Furthermore, FGF is an important cytokine involved in tissue repair and fibrosis formation, and elevated levels of FGF are closely related to tissue hyperplasia and scar formation [44,45]. A previous study had demonstrated that FGF stimulates the proliferation of fibroblasts and induces the synthesis of plasminogen and collagen by adjusting the proliferation and migration of endothelial cells [46]. An antibody against FGF-2, a member of the FGF family, was administered continuously for 4 weeks in the knee joint of rabbits, and the results showed that the angles of the flexion contracture and the total collagen content of the adhesion tissue were lower in the FGF-2 antibody administration group compared with the control group. In addition, the gross observation showed numerous firm adhesions on both sides of the condyle in the control group [47]. The present results indicated that the anti-adhesion effects of BTX-A might be associated with the decreased IL-1 and FGF levels in rats with arthrofibrosis. The further mechanism of the effects should be investigated by exploring for the functional role of IL-1 and FGF after BTX-A treatment in vitro as well as the molecular pathways involved.

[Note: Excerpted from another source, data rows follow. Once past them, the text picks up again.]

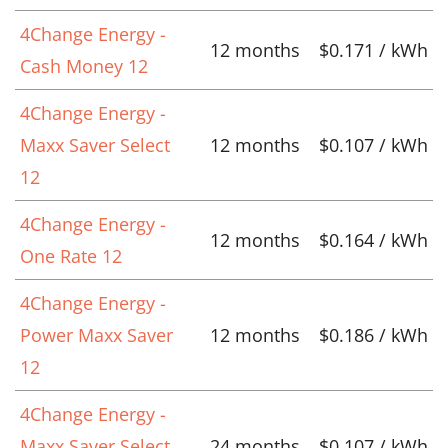
4Change Energy -
12 months
$0.171 / kWh
Cash Money 12
4Change Energy -
Maxx Saver Select
12 months
$0.107 / kWh
12
4Change Energy -
12 months
$0.164 / kWh
One Rate 12
4Change Energy -
Power Maxx Saver
12 months
$0.186 / kWh
12
4Change Energy -
Maxx Saver Select
24 months
$0.107 / kWh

In addition, the assessment of our results should also be taken into consideration that we used an intra-articular injection of BTX-A. Many studies have used intramuscular injections of BTX-A to decrease pain and increase muscle function, and the mechanism of such action include a muscle relaxant effect and the inhibition of the release of neurotransmitters by sensory neurons [48]. Such injections seem to be more appropriate for muscular pain/problems rather than for articular pain. An intra-articular injection of BTX-A was shown to be a safe and effective treatment of refractory joint shoulder pain caused by chronic arthritis [49]. The mechanism by which an intra-articular injection of BTX-A exerts this effect is not known, but it is suggested that it may involve the inhibition of the release of pain peptides from nerve terminals and sensory ganglia and anti-inflammatory and anti-glutaminergic effects [50]. Thus, there is clearly a distinction in the site of the injection that should be explored in the future.

Moreover, we used a high dose and volume of BTX-A in our model. A study by Shaari et al. [51] demonstrated that when BTX-A was injected in muscle, it spread to the surrounding muscles and this can affect its aetiology. At the dose and volume we used, we cannot say that our injection remained in the articular area and that it did not leak into the surrounding muscle. Thus, we can only assume that the muscle tissues affecting the joint must have been exposed to BTX-A. As a consequence, the muscle tissues might have become stiffer and the passive resistance of the muscles around the knee joint might have increased. Indeed, in rats injected with BTX-A in the midbelly of the tibialis anterior, the extensor digitorum longus muscle isometric forces were measured after proximal and distal lengthening, and BTX-A decreased the active muscle tone and also caused a narrower active range of movement and an increased passive resistance [52]. Furthermore, when BTX-A is injected in the midbelly of the tibialis anterior, the collagen content in the muscles exposed to BTX-A increases, and the collagen content of the connective tissues interconnecting the muscles decreases [52,53]. In the present study, we found a decreased number of fibroblasts in the cartilage of the BTX-A injected group, but based on our high dose and volume, the opposite effect of an elevated number of fibroblasts is plausible for the muscle tissue. In addition, the number of fibroblasts in the muscular connective tissues could play a role in the knee joint range of motion. These correlations are worth further exploration.

Conclusion

BTX-A prevented the formation of intra-articular adhesion after knee surgery, which was associated with reduced IL-1 and FGF levels. Therefore, BTX-A might be considered a promising biochemical agent for controlling scar tissue formation after open and arthroscopic knee surgery.